Speaking to The Peninsula, Almuhanadi said that Qatar’s society is undergoing rapid changes, and its effects can be seen on the popular culture. “During Gharanga’aw, for instance, you now see children wearing Mickey Mouse and Spiderman costumes, instead of the traditional attire,” he said. Gharanga’aw is a local festival that takes place on the evening of 15 Ramadan, in which children gather in groups and walk from one house to another as they collect sweets and dried fruits.
Because of satellite TV and the influx of modern technology, people are drifting away from their culture, Almuhanadi said, and in such an environment, cultural practices face the risk of dying out.
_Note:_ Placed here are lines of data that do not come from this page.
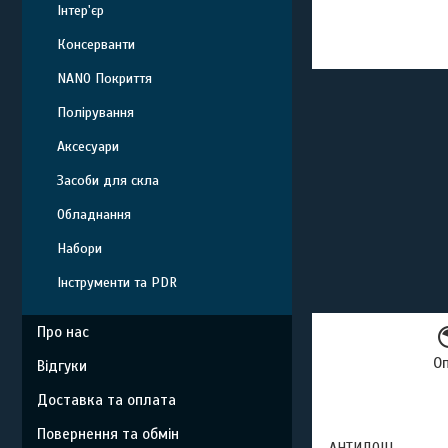
Інтер'єр
Консерванти
NANO Покриття
Полірування
Аксесуари
Засоби для скла
Обладнання
Набори
Інструменти та PDR
Про нас
О
Відгуки
Доставка та оплата
Повернення та обмін
АНТИДОЩ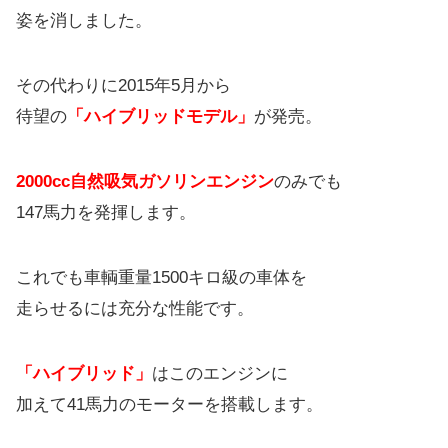
姿を消しました。
その代わりに2015年5月から
待望の
「ハイブリッドモデル」
が発売。
2000cc自然吸気ガソリンエンジン
のみでも
147馬力を発揮します。
これでも車輌重量1500キロ級の車体を
走らせるには充分な性能です。
「ハイブリッド」
はこのエンジンに
加えて41馬力のモーターを搭載します。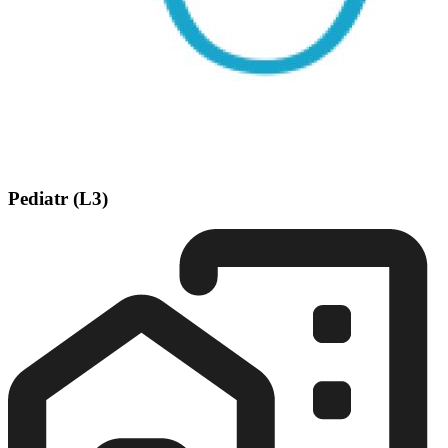
Pediatr (L3)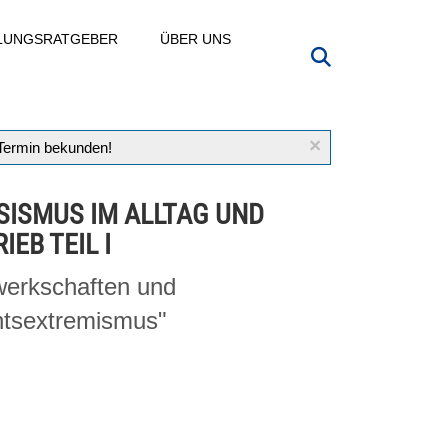
LLUNGSRATGEBER
ÜBER UNS
×
 Termin bekunden!
SISMUS IM ALLTAG UND
IEB TEIL I
erkschaften und
tsextremismus"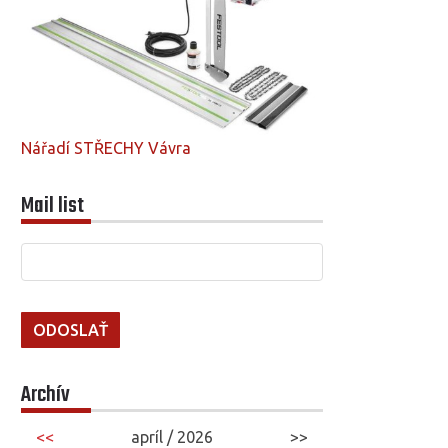
Nářadí STŘECHY Vávra
Mail list
Archív
<<
apríl / 2026
>>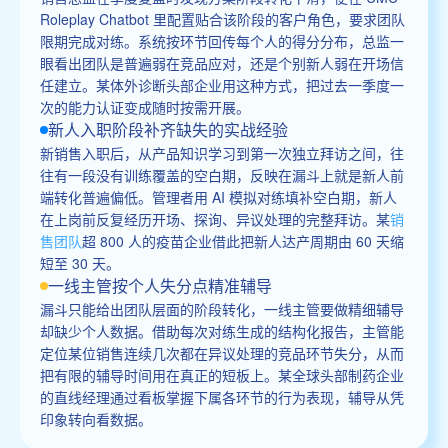
Roleplay Chatbot 里配置贴合该阶段的客户角色，要求团队
限期完成对练。系统按环节回传每个人的得分分布，总监一
眼看出团队是普遍弱在竞品应对，还是个别新人弱在开场信
任建立。某体外诊断头部企业用这种方式，把过去一季度一
次的能力认证变成随时按需开展。
新人入职阶段补齐缺失的实战经验
新销售入职后，从产品知识学习到第一次独立拜访之间，往
往有一段没有训练覆盖的空白期，反映在漏斗上就是新人前
端转化普遍偏低。管理者用 AI 模拟对练填补空白期，新人
在上岗前反复经历开场、探询、异议处理的完整拜访。某
销
售团队
超 800 人的疫苗企业借此把新人达产周期由 60 天缩
短至 30 天。
一线主管按个人失分点精准辅导
漏斗只能给出团队层面的阶段转化，一线主管要做精细辅导
却缺少个人数据。借助每次对练生成的结构化报告，主管能
定位某位销售连续几次都在异议处理的竞品环节失分，从而
把有限的辅导时间用在真正的短板上。某全球头部制药企业
的直线经理通过看板掌握下属各环节的行为表现，辅导从凭
印象转向看数据。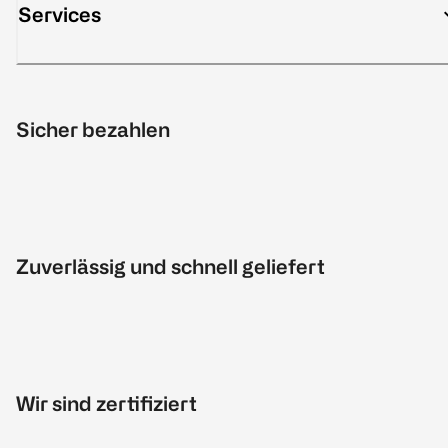
Services
Sicher bezahlen
Zuverlässig und schnell geliefert
Wir sind zertifiziert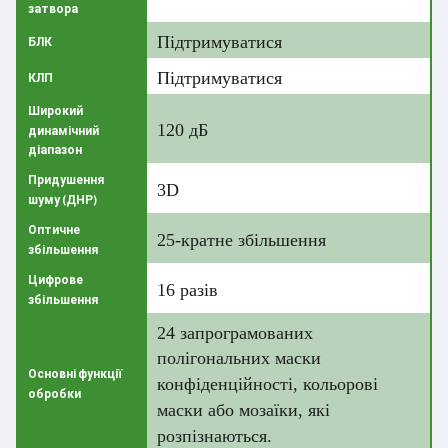
затвора
Підтримуватися
БЛК
Підтримуватися
КЛП
Широкий
120 дБ
динамічний
діапазон
Придушення
3D
шуму (ДНР)
Оптичне
25-кратне збільшення
збільшення
Цифрове
16 разів
збільшення
24 запрограмованих
полігональних маски
Основні функції
конфіденційності, кольорові
обробки
маски або мозаїки, які
розпізнаються.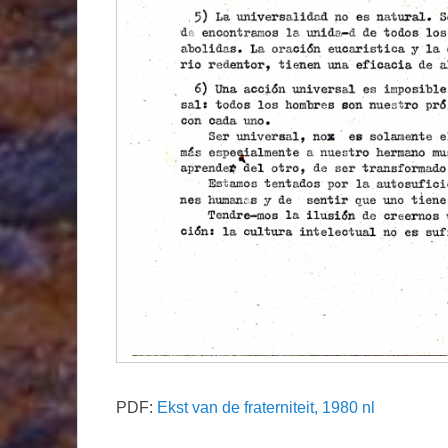
PDF:
Ekst van de fraterniteit, 1980 nl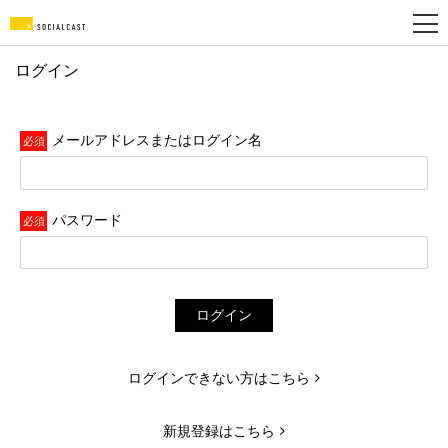
ログイン
新
規
メールアドレスまたはログイン名
登
録
パスワード
ログイン
ログインできない方はこちら
新規登録はこちら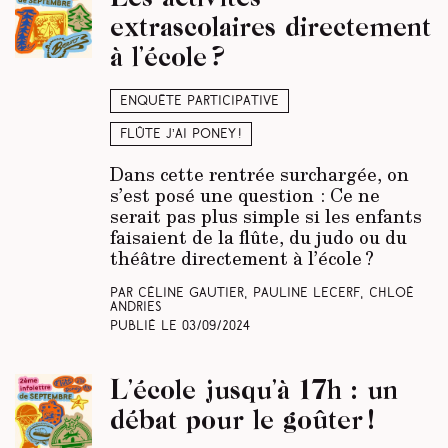
extrascolaires directement
à l’école ?
Enquête participative
Flûte j’ai poney !
Dans cette rentrée surchargée, on
s’est posé une question : Ce ne
serait pas plus simple si les enfants
faisaient de la flûte, du judo ou du
théâtre directement à l’école ?
Par Céline Gautier, Pauline Lecerf, Chloé
Andries
Publié le
03/09/2024
L’école jusqu’à 17h : un
débat pour le goûter !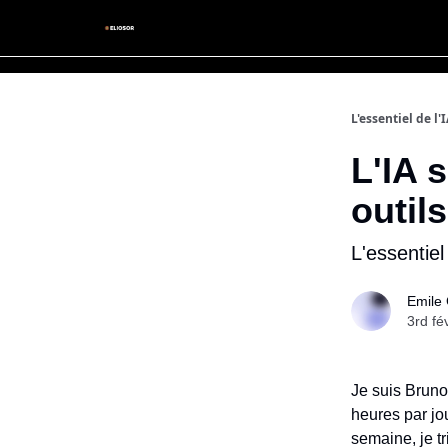
L'essentiel de l'
L'IA 
outil
L'essentiel
Emile 
3rd fé
Je suis Bruno
heures par jo
semaine, je tr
“We need to take steps to ensure that our cultural heritage does not disappear in the wake of modernization,” he said, while adding that institutes can play a central role in imparting an education that values heritage, which will in turn give children a vision of the future.
The director noted that he was not against progress and development. Because of education, the Qatari youth is more empowered today than ever before. “Most of the youngsters are travelling to different countries for higher education. They speak fluent English, French and other languages. This social development has helped us in spreading our message to the world.”
In a survey conducted by the Ministry, it was found that some Qatari parents had little interest in passing on the oral history of their forefathers to the children. “Culture can help us to raise our children. The folklores, games and songs, each of them carries great educational value,” said Almuhanadi. The survey also revealed that the expatriate communities were keener on learning about the culture of Qatar, which is why the Ministry hopes to initiate programs related to local heritage and culture in the expatriate school as well.
Speaking about the steps that need to be taken to preserve Qatar’s heritage and national identity, the minister said that the focus so far has been on tangible forms of heritage. In Sheikh Faisal Bin Qassim Al-Thani Museum, one of the country’s most popular private museums, rare artifacts of Qatar’s heritage can be found. However, Almuhanadi said that there was a greater need to preserve the intangible cultural heritage. “The ministry publishes newsletters and magazines in Arabic and English to create more awareness about the local culture. We want people to know that our heritage is very rich.”